General News

14 July, 2022

GP crisis worsens

NO medical centres will currently take on new patients in the Tablelands area, as the GP crisis deepens with no obvious relief in sight.

By Robyn Holmes

GP crisis worsens
GP crisis worsens

A call to nine general practice medical centres in Atherton, Mareeba, Malanda and Yungaburra last week revealed no one is taking on new patients, but two practices say they will review that position and may take on new patients later this year. 

The situation has been ongoing for months but was exacerbated by the closure of the Louise Street Medical Centre in Atherton on 30 June, and while some people have suggested the Midin Clinic may have been prepared to see non-indigenous patients, this is not the case. 

Residents continue to express their frustration about the situation on Facebook, with a recent post generating multiple comments about people’s failed attempts to find a doctor. 

“It’s pretty ridiculous at the moment, Atherton doctors are not taking new patients, Mareeba Medical and Amaroo not taking new patients, Smithfield central doctors not taking new patients – the Amaroo community clinic at the hospital was an 8-week wait for me to make an appointment for my 2yo, have had to go through ER three times waiting for this appointment because he has ongoing ENT issue that should be sorted by a GP and it’s still two weeks away,” one woman posted.

“All doctors are apparently booked out for six weeks or not taking any new patients? Expected to sit and wait at a hospital for hours with something that’s not an emergency,” another wrote. 
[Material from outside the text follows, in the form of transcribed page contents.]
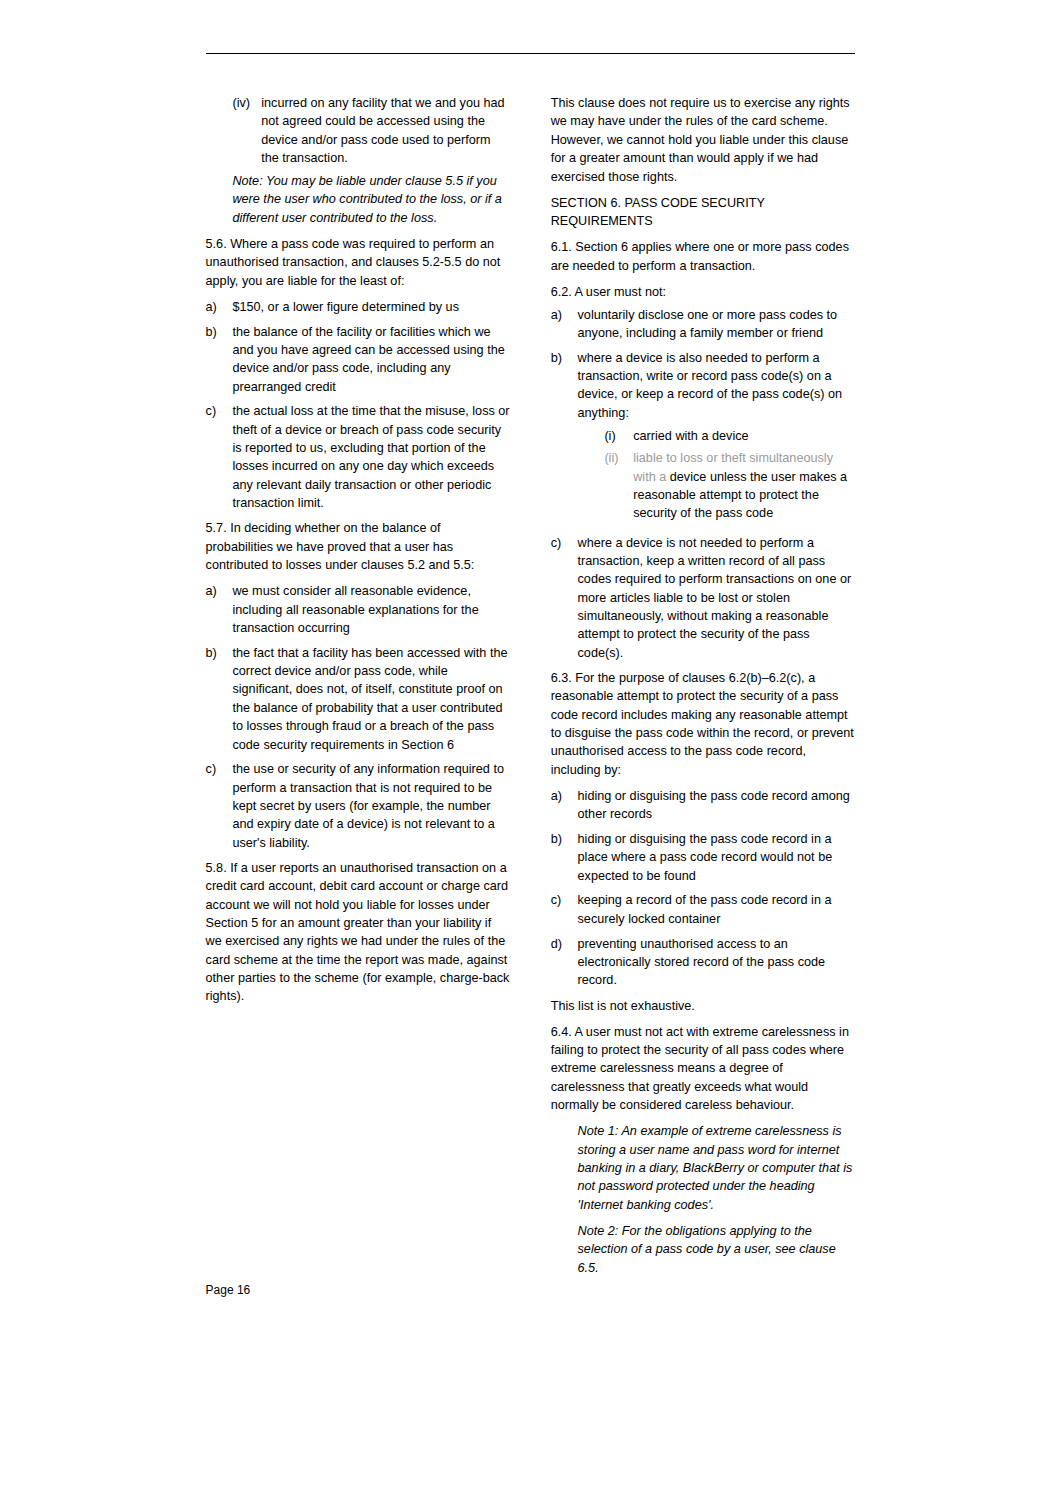(iv)
incurred on any facility that we and you had not agreed could be accessed using the device and/or pass code used to perform the transaction.
Note: You may be liable under clause 5.5 if you were the user who contributed to the loss, or if a different user contributed to the loss.
5.6. Where a pass code was required to perform an unauthorised transaction, and clauses 5.2-5.5 do not apply, you are liable for the least of:
a)
$150, or a lower figure determined by us
b)
the balance of the facility or facilities which we and you have agreed can be accessed using the device and/or pass code, including any prearranged credit
c)
the actual loss at the time that the misuse, loss or theft of a device or breach of pass code security is reported to us, excluding that portion of the losses incurred on any one day which exceeds any relevant daily transaction or other periodic transaction limit.
5.7. In deciding whether on the balance of probabilities we have proved that a user has contributed to losses under clauses 5.2 and 5.5:
a)
we must consider all reasonable evidence, including all reasonable explanations for the transaction occurring
b)
the fact that a facility has been accessed with the correct device and/or pass code, while significant, does not, of itself, constitute proof on the balance of probability that a user contributed to losses through fraud or a breach of the pass code security requirements in Section 6
c)
the use or security of any information required to perform a transaction that is not required to be kept secret by users (for example, the number and expiry date of a device) is not relevant to a user's liability.
5.8. If a user reports an unauthorised transaction on a credit card account, debit card account or charge card account we will not hold you liable for losses under Section 5 for an amount greater than your liability if we exercised any rights we had under the rules of the card scheme at the time the report was made, against other parties to the scheme (for example, charge-back rights).
This clause does not require us to exercise any rights we may have under the rules of the card scheme. However, we cannot hold you liable under this clause for a greater amount than would apply if we had exercised those rights.
SECTION 6. PASS CODE SECURITY REQUIREMENTS
6.1. Section 6 applies where one or more pass codes are needed to perform a transaction.
6.2. A user must not:
a)
voluntarily disclose one or more pass codes to anyone, including a family member or friend
b)
where a device is also needed to perform a transaction, write or record pass code(s) on a device, or keep a record of the pass code(s) on anything:
(i)
carried with a device
(ii)
liable to loss or theft simultaneously with a device unless the user makes a reasonable attempt to protect the security of the pass code
c)
where a device is not needed to perform a transaction, keep a written record of all pass codes required to perform transactions on one or more articles liable to be lost or stolen simultaneously, without making a reasonable attempt to protect the security of the pass code(s).
6.3. For the purpose of clauses 6.2(b)–6.2(c), a reasonable attempt to protect the security of a pass code record includes making any reasonable attempt to disguise the pass code within the record, or prevent unauthorised access to the pass code record, including by:
a)
hiding or disguising the pass code record among other records
b)
hiding or disguising the pass code record in a place where a pass code record would not be expected to be found
c)
keeping a record of the pass code record in a securely locked container
d)
preventing unauthorised access to an electronically stored record of the pass code record.
This list is not exhaustive.
6.4. A user must not act with extreme carelessness in failing to protect the security of all pass codes where extreme carelessness means a degree of carelessness that greatly exceeds what would normally be considered careless behaviour.
Note 1: An example of extreme carelessness is storing a user name and pass word for internet banking in a diary, BlackBerry or computer that is not password protected under the heading 'Internet banking codes'.
Note 2: For the obligations applying to the selection of a pass code by a user, see clause 6.5.
Page 16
The North Queensland Primary Healthcare Network says it is working with stakeholders to identify possible solutions. 

With no quick fix on the horizon, people are looking to State and Federal members to act. 

Member for Hill Shane Knuth said the lack of doctors, nurses, and specialists in regional areas was an ongoing crisis that needed addressing years ago. 

He said while the State Government had been trumpeting a record expenditure in health, none of that would stop the rapid decline in basic GP and health services in regional Queensland. 

Mr Knuth put a question on notice to the Minister for Health in June and has also raised the issue in Parliament a number of times, calling on the Government to put measures in place to end the health crisis in the Far North. 

“We are seeing local GP clinics shut their doors, specialist appointments and surgeries being cancelled 24 hours before the appointment and long waits at emergency departments,” he said. 

“The current health crisis in the region is ridiculous. Both the State and Federal Government need to step up and provide greater incentives for doctors, nurses, and specialist to come to regional and remotes areas to provide vital health care and services. 

“This should include increased incentives to our own youths studying medicine to return back to regional areas.” 

Federal Member for Kennedy Bob Katter joined the chorus of discontentment about the issue, saying he had held further discussions with the Australian College of Rural and Remote Medicine (ACRRM) and GPs after continued doctor shortages across the region had left clinics unable to process patients and others forced to close down altogether. 

Mr Katter said he had spoken to the ACRRM president and insisted that the approvals process for processing foreign doctors be fast-tracked as a matter of utmost urgency. 

“I have had lengthy discussions, as late as last night, with the most senior people that are being ridiculously restrictive on foreign doctors,” he said. 

“My information is that there are currently no doctors at Julia Creek, Cardwell and Mission Beach, while GPs in Ingham and Innisfail are having quality, Australian- trained, foreign doctors knocked back again and again. 

“There is an appalling anomaly in the conditions and entry for foreign doctors into Australia. And that is a huge issue which needs to be addressed immediately.” 

Mr Katter said the university system was putting out over 200 graduate doctors in the north alone each year and that the government needed to intervene to attract those graduates into the regions. 

“By absolute definition we cannot have a doctor shortage when there are 200 medical graduates a year coming out of the North Queensland university,” he said.

“Now you don’t have to be Albert Einstein to figure out that if you want to practice medicine and have an average income of $500k a year, and have your tuition met by the government (we’ve had a breakthrough with HECS), then surely it is not unreasonable that you should spent 18 months in a private practice or a hospital that we designate you will go to. 

“If you don’t want to do that, then you can pay us back half a million dollars and that should be enough to attract someone to the position that you are not prepared to take.”